Task requirements
Please copy each line in the records below that contains the string "elbow".

Available data
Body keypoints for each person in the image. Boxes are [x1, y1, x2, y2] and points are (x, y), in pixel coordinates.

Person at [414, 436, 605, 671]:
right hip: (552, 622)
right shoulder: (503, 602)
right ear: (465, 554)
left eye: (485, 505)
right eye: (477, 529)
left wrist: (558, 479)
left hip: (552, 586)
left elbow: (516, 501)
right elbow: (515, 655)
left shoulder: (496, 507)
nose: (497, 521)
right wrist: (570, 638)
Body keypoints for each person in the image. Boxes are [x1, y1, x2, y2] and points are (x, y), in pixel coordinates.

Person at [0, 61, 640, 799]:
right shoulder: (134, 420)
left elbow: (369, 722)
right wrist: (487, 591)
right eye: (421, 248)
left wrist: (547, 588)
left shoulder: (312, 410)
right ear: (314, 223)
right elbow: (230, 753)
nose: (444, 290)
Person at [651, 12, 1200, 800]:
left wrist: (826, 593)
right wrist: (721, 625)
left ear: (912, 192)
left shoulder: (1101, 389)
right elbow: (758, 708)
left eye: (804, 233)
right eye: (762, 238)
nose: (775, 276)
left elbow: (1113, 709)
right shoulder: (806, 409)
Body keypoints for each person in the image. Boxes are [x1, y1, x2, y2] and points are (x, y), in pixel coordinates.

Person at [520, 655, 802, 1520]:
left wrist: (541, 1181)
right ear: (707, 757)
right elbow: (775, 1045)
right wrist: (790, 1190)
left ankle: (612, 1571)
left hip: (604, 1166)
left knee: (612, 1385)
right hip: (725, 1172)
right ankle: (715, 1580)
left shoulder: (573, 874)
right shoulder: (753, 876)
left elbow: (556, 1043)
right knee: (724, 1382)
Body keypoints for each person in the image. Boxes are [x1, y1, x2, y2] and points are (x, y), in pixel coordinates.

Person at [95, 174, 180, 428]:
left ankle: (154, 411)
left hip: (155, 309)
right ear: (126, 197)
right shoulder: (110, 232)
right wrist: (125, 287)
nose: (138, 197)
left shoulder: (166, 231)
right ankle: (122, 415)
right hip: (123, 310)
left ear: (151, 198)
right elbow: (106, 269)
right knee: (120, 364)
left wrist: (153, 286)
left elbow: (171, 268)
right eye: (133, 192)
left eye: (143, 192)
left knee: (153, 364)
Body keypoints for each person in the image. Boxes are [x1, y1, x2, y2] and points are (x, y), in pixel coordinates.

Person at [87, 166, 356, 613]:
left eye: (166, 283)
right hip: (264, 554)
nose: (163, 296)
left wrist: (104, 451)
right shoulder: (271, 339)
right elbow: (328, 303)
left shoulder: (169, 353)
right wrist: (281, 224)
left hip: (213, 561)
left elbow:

Solution to the problem
left elbow: (516, 501)
right elbow: (515, 655)
left elbow: (369, 722)
right elbow: (230, 753)
right elbow: (758, 708)
left elbow: (1113, 709)
right elbow: (775, 1045)
left elbow: (556, 1043)
right elbow: (106, 269)
left elbow: (171, 268)
right elbow: (328, 303)
left elbow:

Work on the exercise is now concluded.